Звали его Борис Алексеевич. А в кругу ребят – просто Боба. Низкого росточка, большеголовый, широкий в плечах и узкий в талии, Боба мог похвастаться и бицепсами, и прочей мускулатурой. Каждая мышца была проработана.
Жена говорила : «По тебе анатомию изучать можно. А все-таки смотреть не очень-то приятно».
Боба парировал : «А тебе приятно было, когда на нас на мосту напали четверо и я их всех разбросал?!»
Когда он заходил в автобус, то садился рядом с компостером. Билет держал наготове. Если только заходил контролер, Боба неуловимым движением засовывал билет в компостер и пробивал его.

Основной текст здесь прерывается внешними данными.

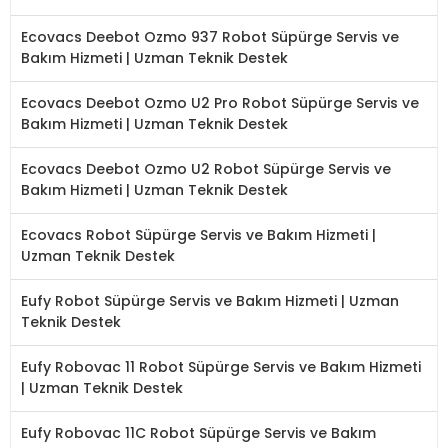
Ecovacs Deebot Ozmo 937 Robot Süpürge Servis ve
Bakım Hizmeti | Uzman Teknik Destek
Ecovacs Deebot Ozmo U2 Pro Robot Süpürge Servis ve
Bakım Hizmeti | Uzman Teknik Destek
Ecovacs Deebot Ozmo U2 Robot Süpürge Servis ve
Bakım Hizmeti | Uzman Teknik Destek
Ecovacs Robot Süpürge Servis ve Bakım Hizmeti |
Uzman Teknik Destek
Eufy Robot Süpürge Servis ve Bakım Hizmeti | Uzman
Teknik Destek
Eufy Robovac 11 Robot Süpürge Servis ve Bakım Hizmeti
| Uzman Teknik Destek
Eufy Robovac 11C Robot Süpürge Servis ve Bakım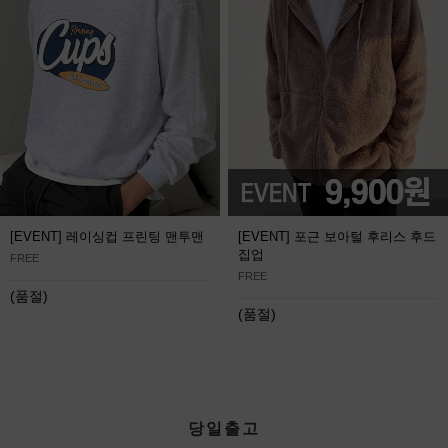
[EVENT] 레이싱컵 프린팅 맨투맨
[EVENT] 포근 보아털 후리스 후드
집업
FREE
FREE
(품절)
(품절)
당일출고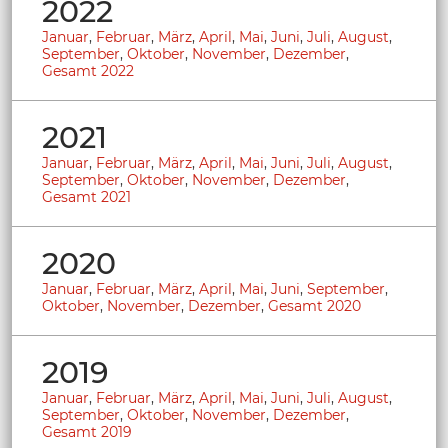
2022
Januar
,
Februar
,
März
,
April
,
Mai
,
Juni
,
Juli
,
August
,
September
,
Oktober
,
November
,
Dezember
,
Gesamt 2022
2021
Januar
,
Februar
,
März
,
April
,
Mai
,
Juni
,
Juli
,
August
,
September
,
Oktober
,
November
,
Dezember
,
Gesamt 2021
2020
Januar
,
Februar
,
März
,
April
,
Mai
,
Juni
,
September
,
Oktober
,
November
,
Dezember
,
Gesamt 2020
2019
Januar
,
Februar
,
März
,
April
,
Mai
,
Juni
,
Juli
,
August
,
September
,
Oktober
,
November
,
Dezember
,
Gesamt 2019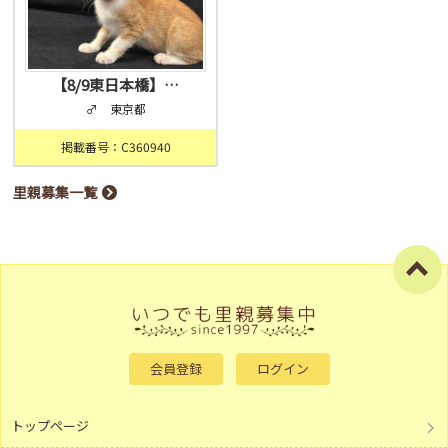
【8/9東日本橋】…
♂ 東京都
掲載番号：C360940
里親募集一覧
会員登録
ログイン
トップページ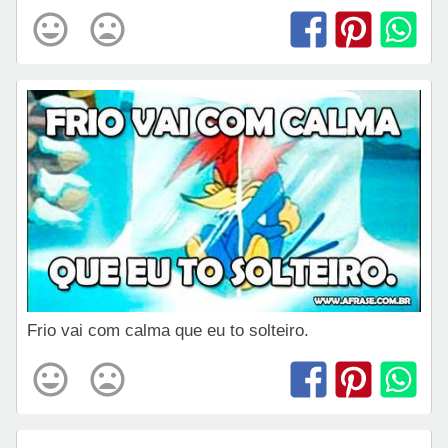
Frio vai com calma que eu to solteiro.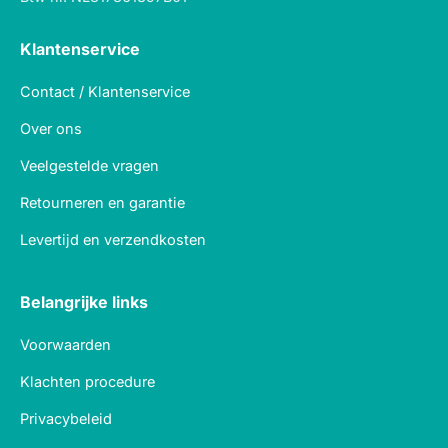
Klantenservice
Contact / Klantenservice
Over ons
Veelgestelde vragen
Retourneren en garantie
Levertijd en verzendkosten
Belangrijke links
Voorwaarden
Klachten procedure
Privacybeleid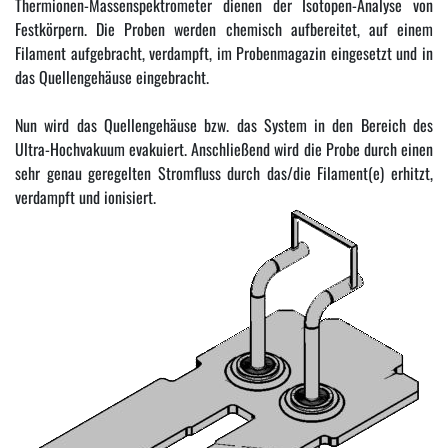
Thermionen-Massenspektrometer dienen der Isotopen-Analyse von
Festkörpern. Die Proben werden chemisch aufbereitet, auf einem
Filament aufgebracht, verdampft, im Probenmagazin eingesetzt und in
das Quellengehäuse eingebracht.
Nun wird das Quellengehäuse bzw. das System in den Bereich des
Ultra-Hochvakuum evakuiert. Anschließend wird die Probe durch einen
sehr genau geregelten Stromfluss durch das/die Filament(e) erhitzt,
verdampft und ionisiert.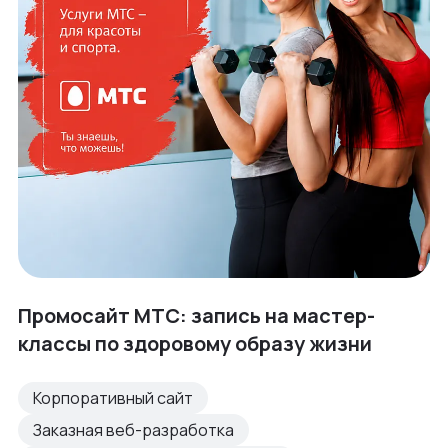
Промосайт МТС: запись на мастер-
классы по здоровому образу жизни
Корпоративный сайт
Заказная веб-разработка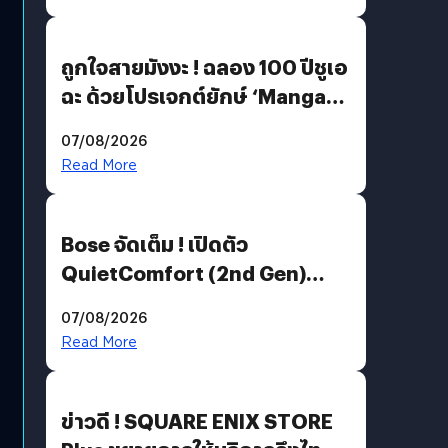
ถูกใจสายมังงะ ! ฉลอง 100 ปีชูเอ
ฉะ ด้วยโปรเจกต์ยักษ์ ‘Manga
Million’ เปิดให้อ่านฟรี 1 ล้านหน้า
07/08/2026
มีภาษาไทยด้วย
Read More
Bose จัดเต็ม ! เปิดตัว
QuietComfort (2nd Gen)
ฟีเจอร์ใหม่เพียบ แต่ราคาเดิม
07/08/2026
Read More
ข่าวดี ! SQUARE ENIX STORE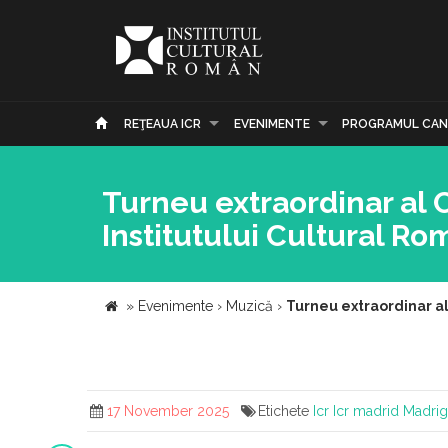
REŢEAUA ICR
EVENIMENTE
PROGRAMUL CAN
Turneu extraordinar al C
Institutului Cultural R
»
Evenimente
›
Muzică
›
Turneu extraordinar al 
17 November 2025
Etichete
Icr
Icr madrid
Madrig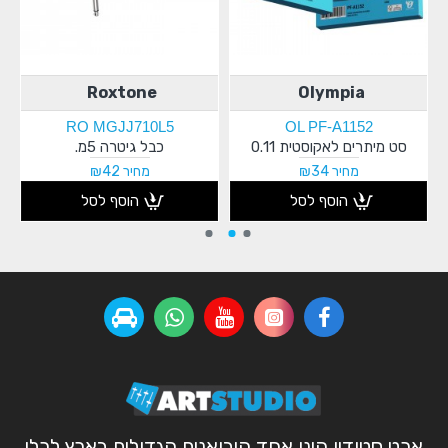
Roxtone
Olympia
RO MGJJ710L5
OL PF-A1152
סט מיתרים לאקוסטית 0.11
כבל גיטרה 5מ.
מחיר ₪34
מחיר ₪42
הוסף לסל
הוסף לסל
ארט סטודיו הינו אחד היבואנים הגדולים בארץ לכלי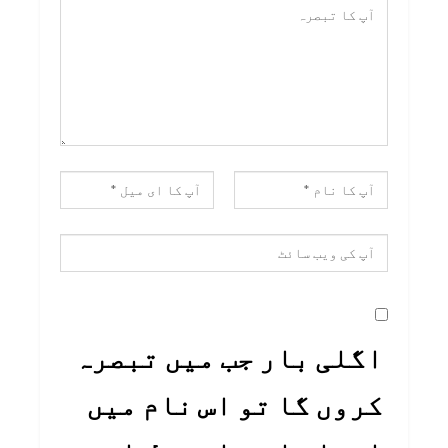
اگلی بار جب میں تبصرہ
کروں گا تو اس نام میں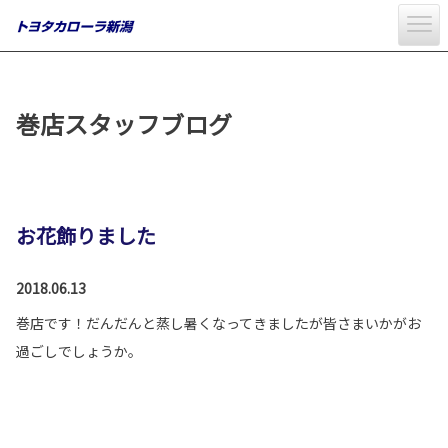
巻店スタッフブログ
お花飾りました
2018.06.13
巻店です！だんだんと蒸し暑くなってきましたが皆さまいかがお
過ごしでしょうか。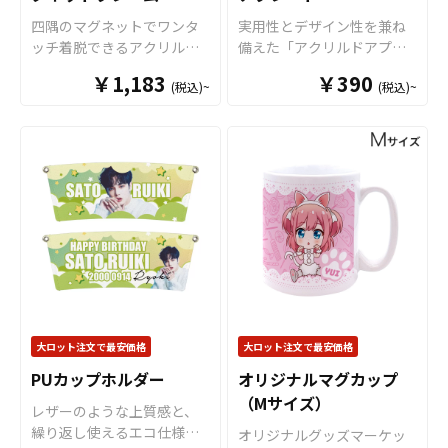
な販促ツールとなります。
が可能です。 短納期・小ロ
四隅のマグネットでワンタ
実用性とデザイン性を兼ね
キャラクターグッズやノベ
ットでの対応も可能ですの
ッチ着脱できるアクリルマ
備えた「アクリルドアプレ
ルティ、企業・観光地PR、
でご不明点がありましたら
グネットフレームです。お
ート」をオリジナルで制作
アーティストグッズはもち
お気軽にご相談ください。
￥1,183
￥390
(税込)~
(税込)~
好きな写真やイラストを簡
いたします。 アクリルドア
ろん、学校・病院・クラブ
単に入れ替えできます。透
プレートは、オフィス・ホ
チームなどの公式グッズと
過性の高いクリアのアクリ
テル・施設・ご家庭など幅
してもご利用頂けます。 販
ル素材に、高品質のUVイン
広いシーンで活躍する、ド
売に必要な資材も取り揃え
クジェットフルカラー印刷
アノブに掛けて使うコミュ
ておりますので、お客様に
で、オリジナルのアクリル
ニケーションツールです。
はデザインをご入稿いただ
マグネットフレームがお作
多様な形状のドアノブに対
くだけで自社商品として販
りいただけます。サイズは
応し、使用シーンを選ばな
売していただくことができ
チェキ・トレカに対応でき
い高い実用性が特長。高品
ます。国内生産で小ロット
る「小サイズ」とL判写真や
質アクリル素材を採用して
からの制作も承っておりま
ポストカードに対応できる
いますので、美しい透明感
すので、お気軽にご相談く
「大サイズ」の２サイズを
と耐久性を両立していま
ださい。
ご用意。フォトフレームと
す。 ダイカット加工により
大ロット注文で最安価格
大ロット注文で最安価格
してはもちろん、トレカな
自由な形状での制作が可能
PUカップホルダー
オリジナルマグカップ
どのカードホルダーや、企
なほか、両面フルカラー印
（Mサイズ）
業様のサインフレーム、店
刷にも対応。案内表示や注
レザーのような上質感と、
舗のメニューといった備品
意喚起、ブランド表現ま
繰り返し使えるエコ仕様を
オリジナルグッズマーケッ
など、様々な用途にご活用
で、目的に合わせたデザイ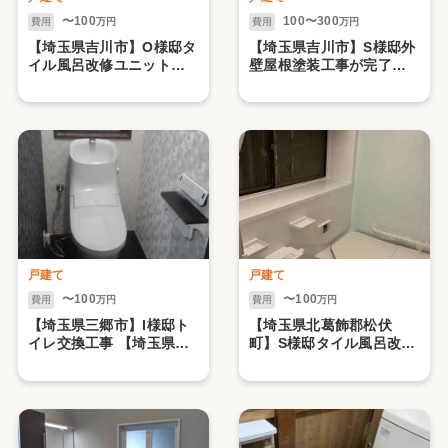
〜100
100〜300
費用
万円
費用
万円
【埼玉県吉川市】O様邸タ
【埼玉県吉川市】S様邸外
イル風呂改修ユニットバ
壁屋根塗装工事が完了し
ス工事 TOTOサザナ 1216
ました。
戸建て
戸建て
〜100
〜100
費用
万円
費用
万円
【埼玉県三郷市】I様邸ト
【埼玉県北葛飾郡松伏
イレ交換工事 【埼玉県三
町】S様邸タイル風呂改修
郷市】I様邸トイレ交換工
ユニットバス設置工事
事 LIXILアメージュZA2台
TOTO サザナ1116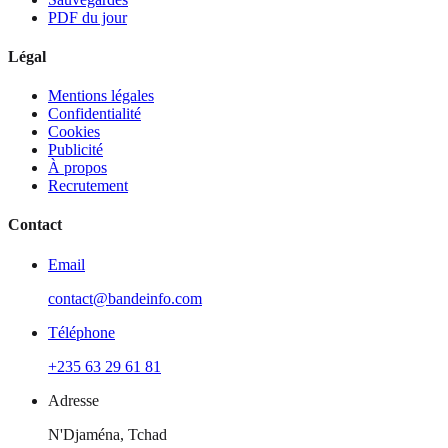
PDF du jour
Légal
Mentions légales
Confidentialité
Cookies
Publicité
À propos
Recrutement
Contact
Email
contact@bandeinfo.com
Téléphone
+235 63 29 61 81
Adresse
N'Djaména, Tchad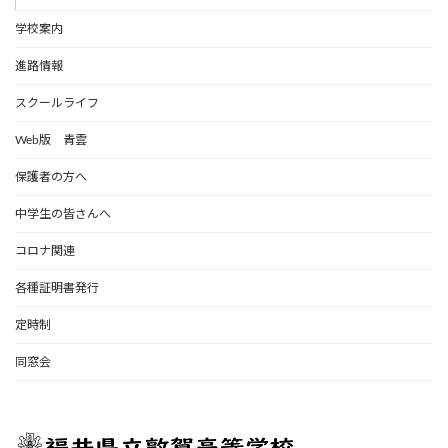
学校案内
進路情報
スクールライフ
Web版 青雲
保護者の方へ
中学生の皆さんへ
コロナ関連
各種証明書発行
定時制
同窓会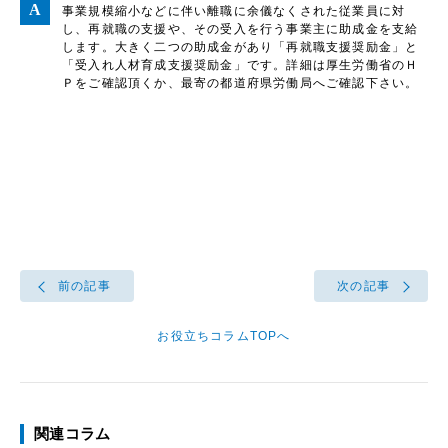
事業規模縮小などに伴い離職に余儀なくされた従業員に対
し、再就職の支援や、その受入を行う事業主に助成金を支給
します。大きく二つの助成金があり「再就職支援奨励金」と
「受入れ人材育成支援奨励金」です。詳細は厚生労働省のＨ
Ｐをご確認頂くか、最寄の都道府県労働局へご確認下さい。
前の記事
次の記事
お役立ちコラムTOPへ
関連コラム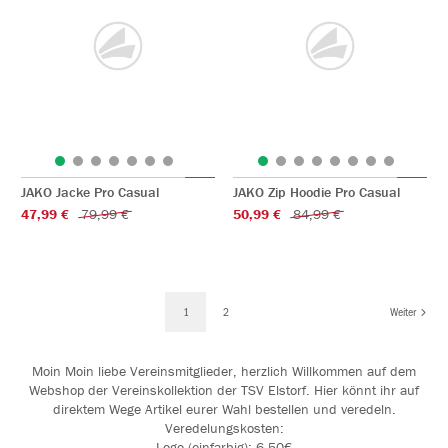
JAKO Jacke Pro Casual
JAKO Zip Hoodie Pro Casual
47,99 €
79,99 €
50,99 €
84,99 €
1
2
Weiter
Moin Moin liebe Vereinsmitglieder, herzlich Willkommen auf dem
Webshop der Vereinskollektion der TSV Elstorf. Hier könnt ihr auf
direktem Wege Artikel eurer Wahl bestellen und veredeln.
Veredelungskosten:
Logo (einfarbig): 6,50€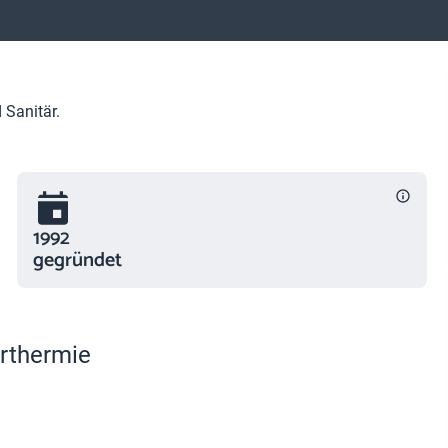
Sanitär.
1992
gegründet
rthermie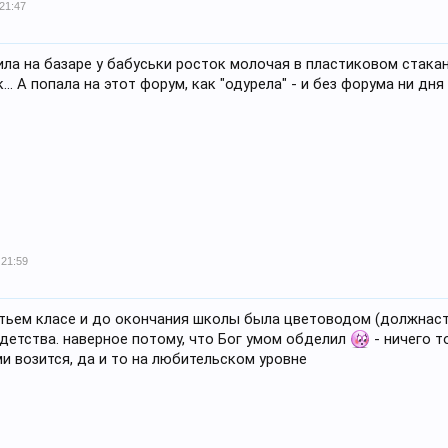
 21:47
ила на базаре у бабуськи росток молочая в пластиковом стакан
.. А попала на этот форум, как "одурела" - и без форума ни дня 
 21:59
етьем класе и до окончания школы была цветоводом (должнасть 
детства. наверное потому, что Бог умом обделил
- ничего т
и возится, да и то на любительском уровне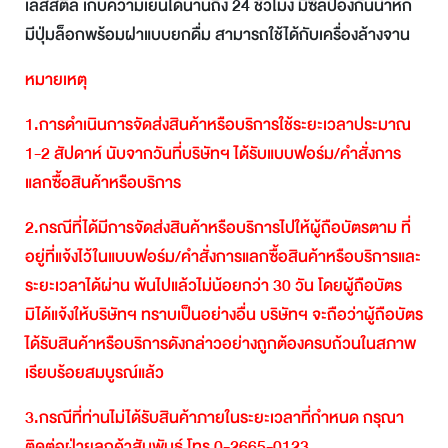
เลสสตีล เก็บความเย็นได้นานถึง 24 ชั่วโมง มีซีลป้องกันน้ำหก
มีปุ่มล็อกพร้อมฝาแบบยกดื่ม สามารถใช้ได้กับเครื่องล้างจาน
หมายเหตุ
1.
การดำเนินการจัดส่งสินค้าหรือบริการใช้ระยะเวลาประมาณ
1-2
สัปดาห์
นับจากวันที่บริษัทฯ
ได้รับแบบฟอร์ม
/
คำสั่งการ
แลกซื้อสินค้าหรือบริการ
2.
กรณีที่ได้มีการจัดส่งสินค้าหรือบริการไปให้ผู้ถือบัตรตาม
ที่
อยู่ที่แจ้งไว้ในแบบฟอร์ม
/
คำสั่งการแลกซื้อสินค้าหรือบริการและ
ระยะเวลาได้ผ่าน
พ้นไปแล้วไม่น้อยกว่า
30
วัน
โดยผู้ถือบัตร
มิได้แจ้งให้บริษัทฯ
ทราบเป็นอย่างอื่น
บริษัทฯ
จะถือว่าผู้ถือบัตร
ได้รับสินค้าหรือบริการดังกล่าวอย่างถูกต้องครบถ้วนในสภาพ
เรียบร้อยสมบูรณ์แล้ว
3.
กรณีที่ท่านไม่ได้รับสินค้าภายในระยะเวลาที่กำหนด
กรุณา
ติดต่อฝ่ายลูกค้าสัมพันธ์
โทร
0-2665-0123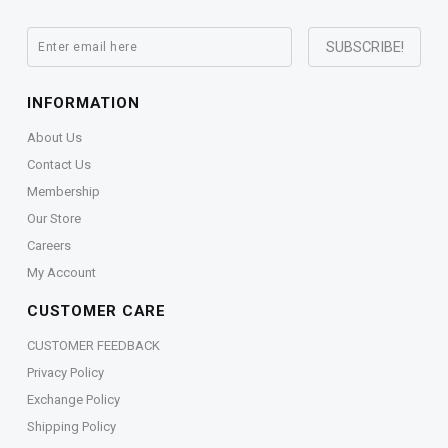
INFORMATION
About Us
Contact Us
Membership
Our Store
Careers
My Account
CUSTOMER CARE
CUSTOMER FEEDBACK
Privacy Policy
Exchange Policy
Shipping Policy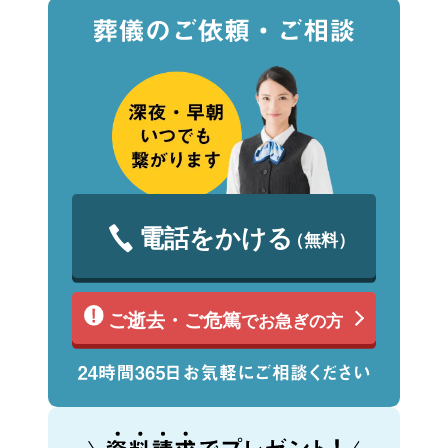
電話をかける
（無料）
ご逝去・ご危篤
でお急ぎの方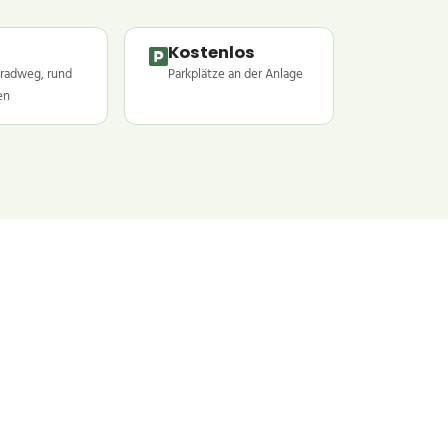
Kostenlos
radweg, rund
Parkplätze an der Anlage
en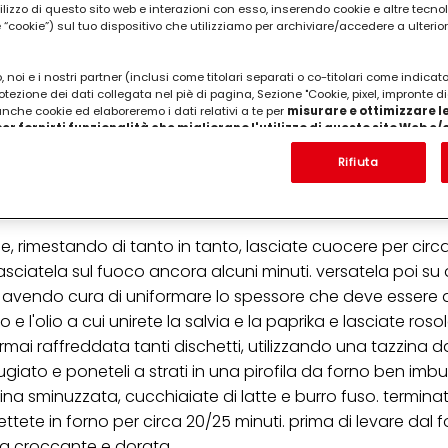
utilizzo di questo sito web e interazioni con esso, inserendo cookie e altre tecnol
cookie”) sul tuo dispositivo che utilizziamo per archiviare/accedere a ulterio
 noi e i nostri partner (inclusi come titolari separati o co-titolari come indicat
otezione dei dati collegata nel piè di pagina, Sezione "Cookie, pixel, impronte di
4 di acqua, 4 foglie di salvia, 1 cucchiaino di papri
 anche cookie ed elaboreremo i dati relativi a te per
misurare e ottimizzare le
i parmigiano grattugiato, qualche cucchiaio di lat
er fornirti funzionalità che migliorano l'utilizzo di questo sito Web e
Analizzeremo il tuo utilizzo di questo sito Web e le tue interazioni commerciali c
'azienda per cui lavori) per) e su tale base tracciare i tuoi acquisti dei nostri 
Rifiuta
 nostre informazioni sulle entità commerciali e creare profili individuali su di 
ttenuti da terze parti e altri siti Web. Utilizziamo questi profili per scopi di mark
alizzare annunci pubblicitari che potrebbero interessarti (basati, ad esempio, s
to sito web e altri media (di terzi) tramite i dispositivi assegnati a te o alla t
e, rimestando di tanto in tanto, lasciate cuocere per circa
are il successo delle campagne pubblicitarie.
asciatela sul fuoco ancora alcuni minuti. versatela poi su 
i informazioni sul trattamento dei tuoi dati nella nostra Informativa sulla prot
 avendo cura di uniformare lo spessore che deve essere d
pagina (Sezione "Cookie, Pixel, Impronte digitali e tecnologie simili"). Puoi revo
n effetto per il futuro disabilitando i cookie sul nostro sito web nella sezion
 e l'olio a cui unirete la salvia e la paprika e lasciate roso
pagina. Per ulteriori informazioni sui cookie utilizzati su questo sito Web, in par
mai raffreddata tanti dischetti, utilizzando una tazzina d
zione, consultare le informazioni dettagliate su ciascun cookie disponibili fa
".
giato e poneteli a strati in una pirofila da forno ben imbu
na sminuzzata, cucchiaiate di latte e burro fuso. terminat
ica" potrai trovare maggiori informazioni sul trattamento dei tuoi dati / sull'uso d
scopi sopra menzionati. Cliccando su "Accetta tutto", acconsenti all'uso dei coo
ttete in forno per circa 20/25 minuti. prima di levare dal 
er tutte le finalità sopra indicate. Se fai clic su "Rifiuta", verranno utilizzati solo
na croccante e dorata.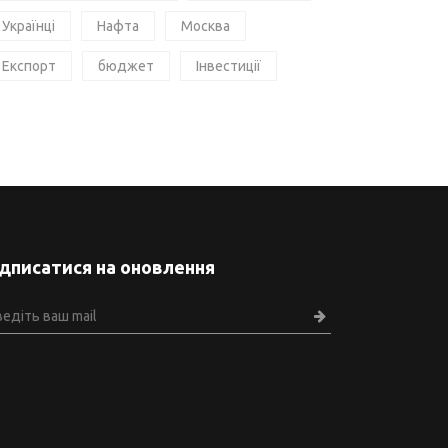
Українці
Нафта
Москва
Експорт
бюджет
Інвестиції
ідписатися на оновлення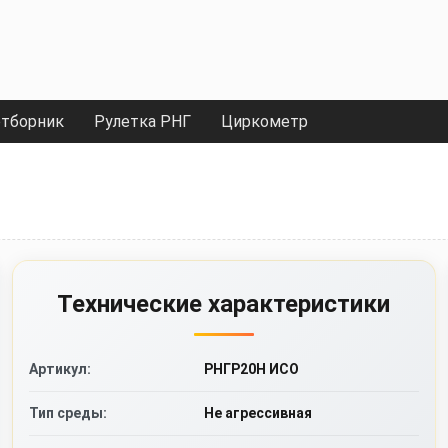
тборник
Рулетка РНГ
Циркометр
Технические характеристики
Артикул:
РНГР20Н ИСО
Тип среды:
Не агрессивная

Ему шел шестой десяток, а в таком возрасте уже докучают хворобы. Однажды в колхозе, куда послали отдел нашего проектного института на однодневную помощь в уборке помидоров, сотрудник справлял малую нужду. Боба подошел сбоку, молчаливо и пристально посмотрел и многозначительно молвил: « А напор ничего, хороший». Видимо, уже начинала досаждать предстательная, и его напор оставлял желать лучшего. А может, и не было напора. Стекала моча вялой струйкой. А к врачу обращаться страшно. Не болит и ладно.
Вторая проблема Бобы – грыжа живота. Сама по себе она была небольшая и напоминала о себе редко.
«Вчера в отделе был день рождения у сотрудницы. Так вот, когда я танцевал с ней, то время от времени поднимал ее и кружил. Она обворожительно смеялась. А после сабантуя грыжа часа полтора пекла. Прямо жжение какое-то».
В городе открылась станция юных техников. И Бобу как вдумчивого конструктора попросили сконструировать робота, чтобы установить на постаменте возле станции.
В этом роботе из сияющей плакированной листовой стали Боба воплотил себя. Точная его копия.
Та же крупная голова, посаженная на широкие плечи с мускулистыми руками, узкая талия, небольшой ростик...
Умер Боба сразу же после ухода на пенсию. Может, сказалась резкая смена жизненного режима – из повседневной рабочей суматохи в вялую праздную жизнь. Может осложнились болезни….
Еще долго стоял робот возле станции юных техников – двойник Бориса Алексеевича.
Но поменялись времена, пришли лихие девяностые, резко изменилась жизнь.
И не стало ни робота, ни пьедестала.